The context of what "alone" means is necessary.
If I say "I only love my wife" do I mean that my wife is the only person who I have any love for? That I don't love my children, my parents, my siblings, my friends, my neighbors, or that I don't love the Lord? Of course not. It would mean that I am faithful to my wife and that I am not chasing after other women. The "only" here is contextually grounded in the spousal relationship.
Likewise the historic definition of the "alone" in Scripture alone is that only Scripture can be the infallible rule of faith and practice. That does not mean that we reject the fathers, the creeds, and the historic traditions of the Church; it means that Christian faith and practice is chiefly guided by the rule of Scripture, and that which is at odds with Scripture are overruled by Scripture. Thus the command that we believe in and worship only one God means that we cannot believe in and worship any other god; that should seem somewhat obvious, but if someone out there starts preaching that there are many gods, we can point to Scripture and say, "No, we confess there is only one God and He alone do we worship." And that, precisely, is also how the historic Creeds came about, precisely by articulating the faith as we have received it from the beginning. The Creeds do not introduce novel doctrines, but affirm and articulate the true faith as we have received it from the beginning. Thus the Creeds are dependent upon Scripture, upon the unfailing rule of faith as received and confessed from the beginning as we see it witnessed to in the writings which have been received as Sacred Scripture.

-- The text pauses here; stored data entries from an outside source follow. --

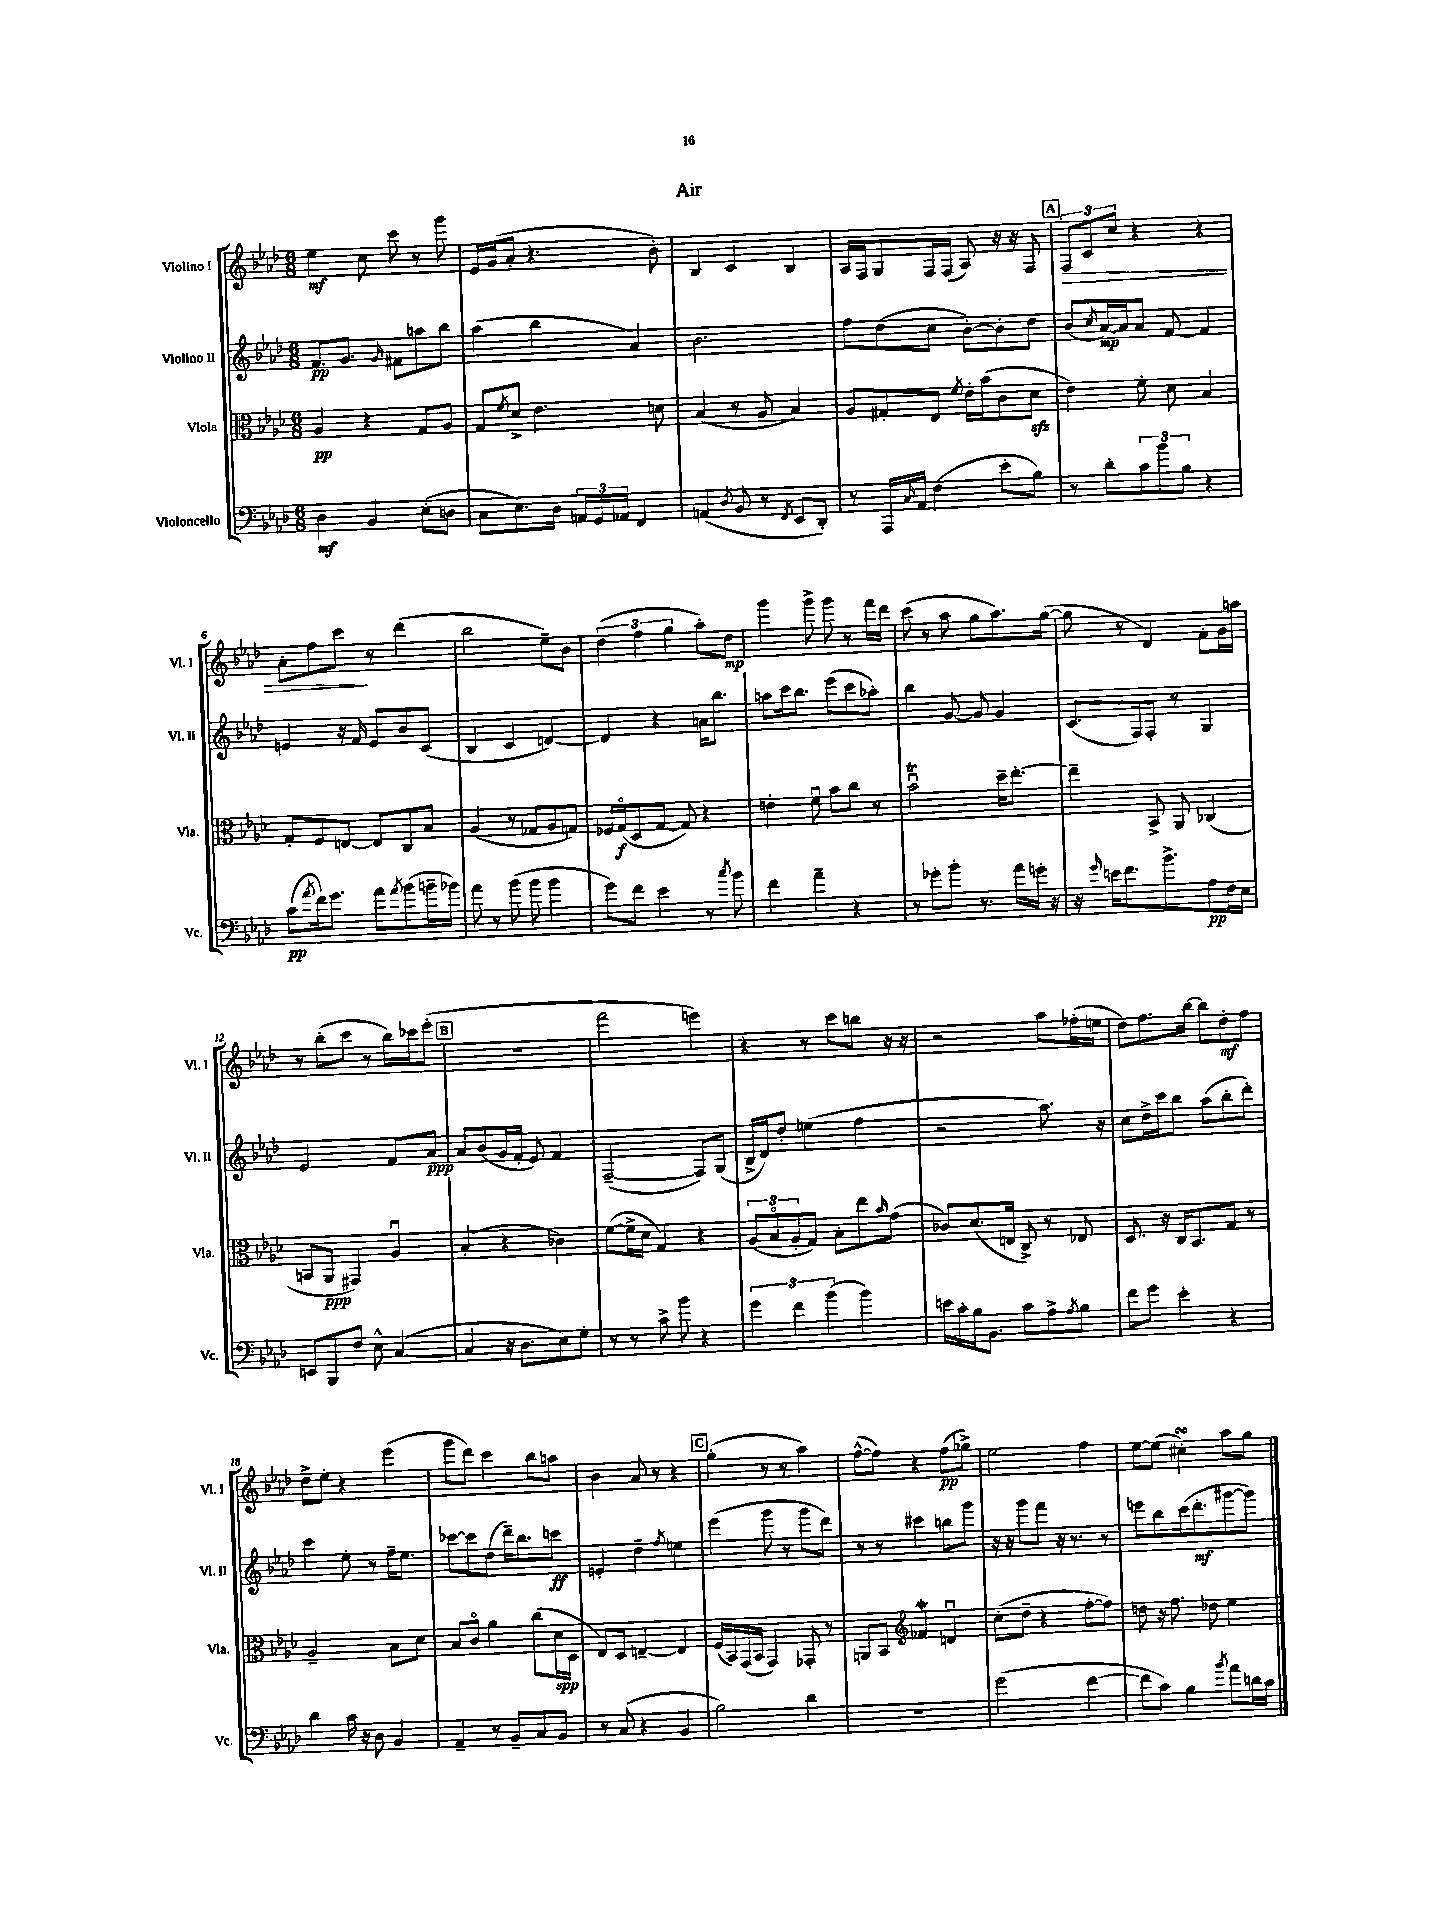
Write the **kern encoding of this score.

**kern	**kern	**kern	**kern
*staff4	*staff3	*staff2	*staff1
*clefF4	*clefC3	*clefG2	*clefG2
*k[b-e-a-d-]	*k[b-e-a-d-]	*k[b-e-a-d-]	*k[b-e-a-d-]
*M6/8	*M6/8	*M6/8	*M6/8
4D-\	4A-/	8.f/L	4ee-\
.	.	8.g/J	.
4BB-/	4r	.	8cc\
.	.	16qqg/	.
.	.	8f#\L	8ccc\
(8E-'\L	8G/L	8aa\	8r
8D\J	8A-/J	8bb-\J	8ggg\
=	=	=	=
8C\L	8G/L	(4aa-\	16e-/LL
.	.	.	(16g/J
.	8qf/	.	.
8.E-\)	8d-^/J	.	8a-'/J
.	4.e-\	4bb-\	4.r
16D-\Jk	.	.	.
24AA/LL	.	.	.
24GG/	.	.	.
24AA-/JJ	.	.	.
4FF/	.	4a-/)	.
.	8d\	.	8b-'\)
=	=	=	=
(4AA/	(4B-/	2.b-\	4B-/
8qD-/	.	.	.
8BB-/	8r	.	4c/
8r	8A-/	.	.
8qFF/	.	.	.
8EE-/L	4B-/)	.	4B-/
8DD-'/J)	.	.	.
=	=	=	=
8r	8A-/L	8ff\L	16A-/LL
.	.	.	16F/J
16AAA-/LL	8G#'/	(8dd-\	8G/
16qqC/	.	.	.
16AA-/JJ	.	.	.
(4F\	8E-/J	8cc\J	16F/L
.	.	.	(16F/JJ
.	8qf/	.	.
.	16e-'\LL	[8b-'\L)	8A-/)
.	(16b-\J	.	.
8e-'\L	8c\	8b-'\]	16r
.	.	.	16r
8B-\J)	8d-\J	8dd-\J	8F/
=	=	=	=
8r	4e-\)	(8b-/L	12F/L
.	.	.	12c/
.	.	8qcc/	.
8d-'\L	.	[16a-/L)	.
.	.	.	12cc/J
.	.	16a-/]J	.
12c\	8f'\	8a-/J	4r
12b-\	.	.	.
.	8d-\	[8f/	.
12B-\J	.	.	.
4r	4B-/	4f/]	4r
=	=	=	=
(8c\L	8G'/L	4e/	8a-'\L
8qa-/	.	.	.
16f\k)	8F/	.	8ff\
8.g\J	.	.	.
.	[8E/J	16r	8ccc\J
.	.	16f/	.
8a-\L	8E/]L	8e/L	8r
8qa-/	.	.	.
(8b-\	8C/	8b-/	(4ddd-\
16b~\L	8B-/J	(8c/J	.
16b-\JJ)	.	.	.
=	=	=	=
8a-\	(4A-/	4B-/	2bb-\
8r	.	.	.
(8b-\	8r	4c/	.
8b-\	8G-/L	.	.
4b-\	8A-/	[4d/)	8ee-~\L)
.	8G/J)	.	8b-\J
=	=	=	=
8g\L)	16F-/LL	4d/]	(6dd-\
.	(16Go/J	.	.
8f\J	8D-/	.	.
.	.	.	6ff\
4e-\	[8G/J	4r	.
.	.	.	6gg\
.	8G/])	.	.
8r	4r	16a\LK	8aa-'\L)
.	.	8.bb-\J	.
8qcc/	.	.	.
8b-\	.	.	8dd-\J
=	=	=	=
4f\	4e'\	8aa\L	4ggg\
.	.	16ccc\k	.
.	.	8.bb-\J	.
4a-~\	8fu\	.	8ggg^\
.	8b-\L	(8eee-\L	8ggg\
4r	8cc\J	8ccc\	8r
.	8r	8aa-'\J)	16fff\LL
.	.	.	16ddd-\JJ
=	=	=	=
8r	2b-u\	4bb-\	(8ccc\
8g-'\L	.	.	8r
8b-'\J	.	[8g/	8aa-\
8.r	.	8g/]	8gg\L
.	16dd-~\LK	4g/	8.aa-\)
16a-\LL	[8.ee-'\J	.	.
16g'\JJ	.	.	.
16r	.	.	([16gg\Jk
=	=	=	=
16r	4ee-~\]	(8.c/L	8gg\]
16qqg/	.	.	.
16e\LK	.	.	.
8.f\	.	.	8r
.	.	16F/k)	.
.	8BB-^/	8F'/J	4d-/)
8.b-^\	.	.	.
.	8AA-/	8r	.
8A-\	(4C-/	4G/	8f'\L
16F\L	.	.	16g\L
16E-\JJ	.	.	16aa\JJ
=	=	=	=
8EE/L	8BB/L	2e-/	8r
8BBB-/	8AA-/J	.	(8bb-'\L
8F/J	4GG#/)	.	8ccc\J
8E-^^\	.	.	8r
([4C/	4A-u/	8f/L	16bb-\LL)
.	.	.	16ccc-\J
.	.	8a-/J	(8eee-'\J
=	=	=	=
4C/]	(4B-'/	8a-/L	2.r
.	.	(8b-/	.
16r	4r	16g/L	.
8.D-\L	.	16f'/JJ	.
.	.	8e-/)	.
8E-\)	4c-\)	4f/	.
8G'\J	.	.	.
=	=	=	=
8r	([8f\L	([2F~/	2fff\
8r	16f^\]L	.	.
.	16d-\JJ	.	.
8c^\	4G/)	.	.
8b-\	.	.	.
4r	4r	8F/]L)	4eee\)
.	.	(8G/J	.
=	=	=	=
6g\	(12A-/L	16B-^/LL	4r
.	.	16d-/J)	.
.	12B-o/	.	.
.	.	8dd-'/J	.
6f\	12A-'/	.	.
.	8G/J)	(4ee\	8r
(6b-\	.	.	.
.	8B-'\L	.	8ccc\L
4b-\)	8ee-\	4ff\	8bb\J
.	16qqb-/	.	.
.	(8g\J	.	16r
.	.	.	16r
=	=	=	=
16e\LL	8c-/L)	2r	2r
16c'\	.	.	.
16B-\J	(8.d-/	.	.
8.BB-\J	.	.	.
.	16E/Jk	.	.
8c\L	8C^/)	.	.
8A-^\	8r	8.aa-\)	8aa-\L
8qA-/	.	.	.
8B-\J	8E-/	.	(16ff-'\L
.	.	16r	16ee\JJ
=	=	=	=
8f\L	8.D-/	8cc\L	8dd-\L)
8g\J	.	16dd-^\L	8.ff\
.	16r	16ccc\J	.
4e-'\	16C/LK	8bb-\J	.
.	8.BB-/	.	[16bb-\Jk
.	.	(8aa-\L	8bb-\]L
4r	8G/J	8bb-'\	8dd-'\
.	8r	8ddd-'\J)	8ff\J
=	=	=	=
4d-\	2A-~/	4ccc\	8dd-^\L
.	.	.	8ee-'\J
16c\	.	8ee-'\	4r
16r	.	.	.
8D-\	.	8r	.
4BB-/	8B-\L	16ff~\LK	(4eee-\
.	.	8.ee-\J	.
.	8d-\J	.	.
=	=	=	=
4AA-~/	8B-/L	[8ccc-\L	8ggg\L
.	8co/J	8ccc-\]	8ddd-\J)
8r	4a-\	(8dd-\J	4ccc\
8BB-~/L	.	16ddd-~\LK)	.
.	.	8.bb-\	.
8C/	(8cc\L	.	8bb-\L
8BB-/J	16d-\L	8ccc\J	8aa\J
.	16D-\JJ	.	.
=	=	=	=
8r	8E-/L)	4e'/	4b-\
(8C/	8D-/J	.	.
4r	[4E~/	4dd-~\	8a-/
.	.	.	8r
.	.	8qff/	.
4BB-/	4E/]	4ee\	4r
=	=	=	=
2B-\)	(16F/LL	(4eee-\	(4gg'\
.	16BB-/)	.	.
.	(16GG/	.	.
.	16BB-/JJ	.	.
.	4GG/)	8ggg\	8r
.	.	8r	8r
4d-\	8GG-'/	8ggg\L	4aa-\)
.	8r	8ddd-\J)	.
=	=	=	=
2.r	8AA/L	8r	([8ff^^\L
.	8BB-/J	8r	8ff\]J)
*	*clefG2	*	*
.	4f-/	4ccc#\	4r
.	4du/	8bb\L	(8ff\L
.	.	8ggg\J	8gg-^\J)
=	=	=	=
(2g\	(8cc'\L	16r	2ee-\
.	.	16r	.
.	8dd-~\J	8ggg\L	.
.	4r	8fff\J	.
.	.	16r	.
.	.	8.r	.
[4f\	[8ff'\L	.	4ff\
.	8ff\]J)	8r	.
=	=	=	=
8f\]L	8dd\	8eee\L	[8ee-\L
8c\J)	16r	8bb-\	(8ee-\]J
.	8.ff\	.	.
4B-\	.	(16ccc\k	4cc#'\)
.	.	8.ddd-'\	.
.	8dd-\	.	.
8qb-/	.	.	.
8a-\L	4ee-\	[8ggg#\	8aa-\L
16d\L	.	8ggg#\]J)	8gg\J
16c\JJ	.	.	.
==	==	==	==
*-	*-	*-	*-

"But the Bible is tradition", yes it is. The Canon is most definitely a tradition of the Church, and so our acceptance of the Bible is a subscribing to the tradition of the Church--there's nothing wrong with tradition, and the historic position of the Reformation Churches was never to reject or abhor the received traditions of the Church. But what the Reformation did argue was that novel teachings, practices, and traditions which were in conflict with the ancient faith and which were in conflict with the received word of God in Scripture are problematic, and that if we must choose between what those in positions of ecclesiastical authority say and what the Scriptures says, the Christian as an individual and the Church as a whole must choose Scripture over anything novel and contradictory to the apostolic faith.
It is a methodology of making address and rebuke to teachings and practices which obfuscate the truth of the Gospel, in order to preserve the Gospel as the chief article of Christian faith; that the Church faithfully preaches the word which she has been entrusted to preach from Christ her Lord.
In the centuries since the Reformation some Protestants and some Protestant groups have come to grossly misunderstand what Sola Scriptura means in its proper context. This is not the fault of Sola Scriptura, but rather the fault of those who are unwilling to understand the proper history and context. Sola Scriptura only makes sense in the context of historical Christianity, removed from that context and it largely becomes meaningless, and little more than justification for some to engage in carte blanche DIY religion.